◆ Data shown:
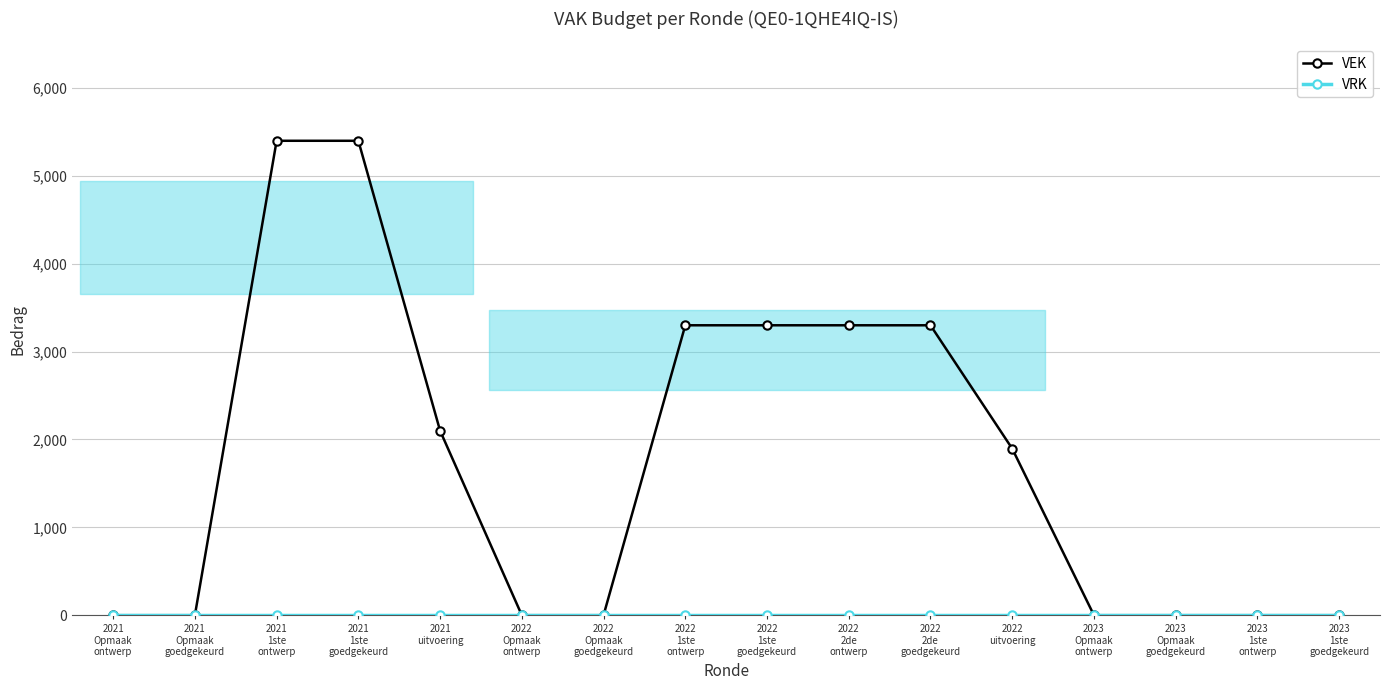

Reading right to left, extract all data points from this chart.

VEK: 2023
1ste
goedgekeurd=0	2023
1ste
ontwerp=0	2023
Opmaak
goedgekeurd=0	2023
Opmaak
ontwerp=0	2022
uitvoering=1896	2022
2de
goedgekeurd=3300	2022
2de
ontwerp=3300	2022
1ste
goedgekeurd=3300	2022
1ste
ontwerp=3300	2022
Opmaak
goedgekeurd=0	2022
Opmaak
ontwerp=0	2021
uitvoering=2100	2021
1ste
goedgekeurd=5400	2021
1ste
ontwerp=5400	2021
Opmaak
goedgekeurd=0	2021
Opmaak
ontwerp=0
VRK: 2023
1ste
goedgekeurd=0	2023
1ste
ontwerp=0	2023
Opmaak
goedgekeurd=0	2023
Opmaak
ontwerp=0	2022
uitvoering=0	2022
2de
goedgekeurd=0	2022
2de
ontwerp=0	2022
1ste
goedgekeurd=0	2022
1ste
ontwerp=0	2022
Opmaak
goedgekeurd=0	2022
Opmaak
ontwerp=0	2021
uitvoering=0	2021
1ste
goedgekeurd=0	2021
1ste
ontwerp=0	2021
Opmaak
goedgekeurd=0	2021
Opmaak
ontwerp=0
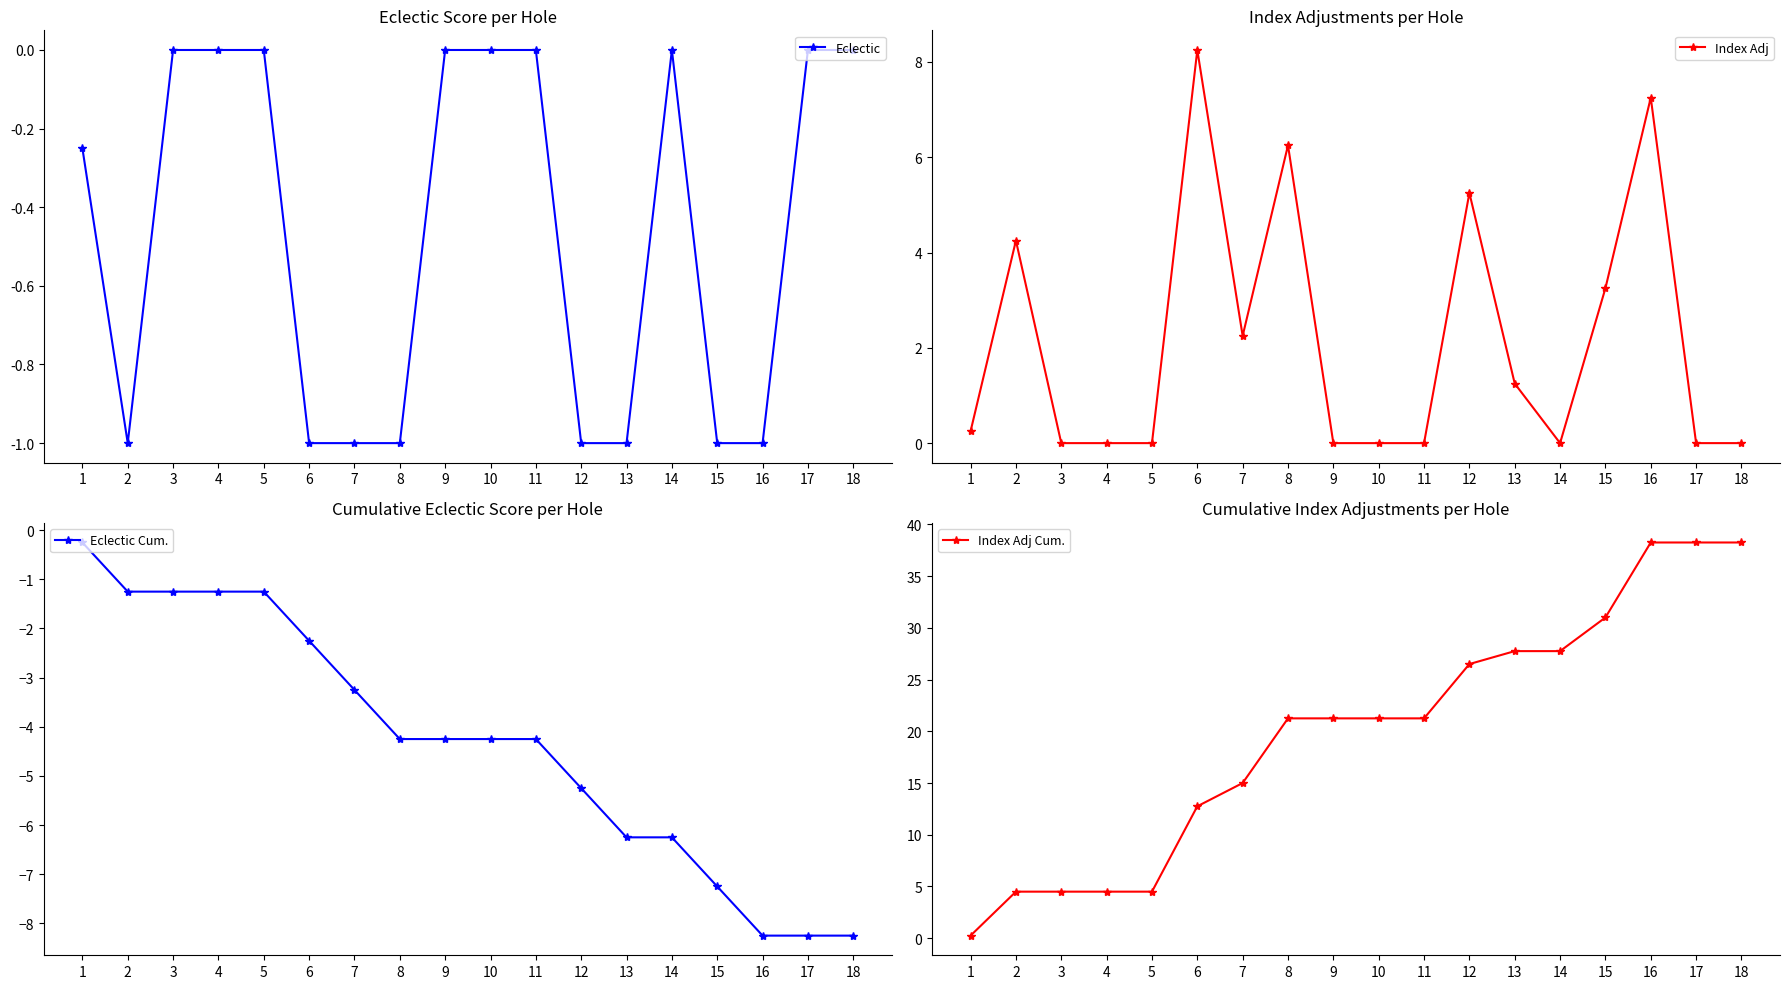

The value of Index Adj Cum. at 11 is 4.8. True or false?

False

◆ Task instructions: Write out every item above verbatim, leaving out the pictures.

◆ Answer space:
Reading right to left, extract all data points from this chart.

VEK: 2023
1ste
goedgekeurd=0	2023
1ste
ontwerp=0	2023
Opmaak
goedgekeurd=0	2023
Opmaak
ontwerp=0	2022
uitvoering=1896	2022
2de
goedgekeurd=3300	2022
2de
ontwerp=3300	2022
1ste
goedgekeurd=3300	2022
1ste
ontwerp=3300	2022
Opmaak
goedgekeurd=0	2022
Opmaak
ontwerp=0	2021
uitvoering=2100	2021
1ste
goedgekeurd=5400	2021
1ste
ontwerp=5400	2021
Opmaak
goedgekeurd=0	2021
Opmaak
ontwerp=0
VRK: 2023
1ste
goedgekeurd=0	2023
1ste
ontwerp=0	2023
Opmaak
goedgekeurd=0	2023
Opmaak
ontwerp=0	2022
uitvoering=0	2022
2de
goedgekeurd=0	2022
2de
ontwerp=0	2022
1ste
goedgekeurd=0	2022
1ste
ontwerp=0	2022
Opmaak
goedgekeurd=0	2022
Opmaak
ontwerp=0	2021
uitvoering=0	2021
1ste
goedgekeurd=0	2021
1ste
ontwerp=0	2021
Opmaak
goedgekeurd=0	2021
Opmaak
ontwerp=0

The value of Index Adj Cum. at 11 is 4.8. True or false?

False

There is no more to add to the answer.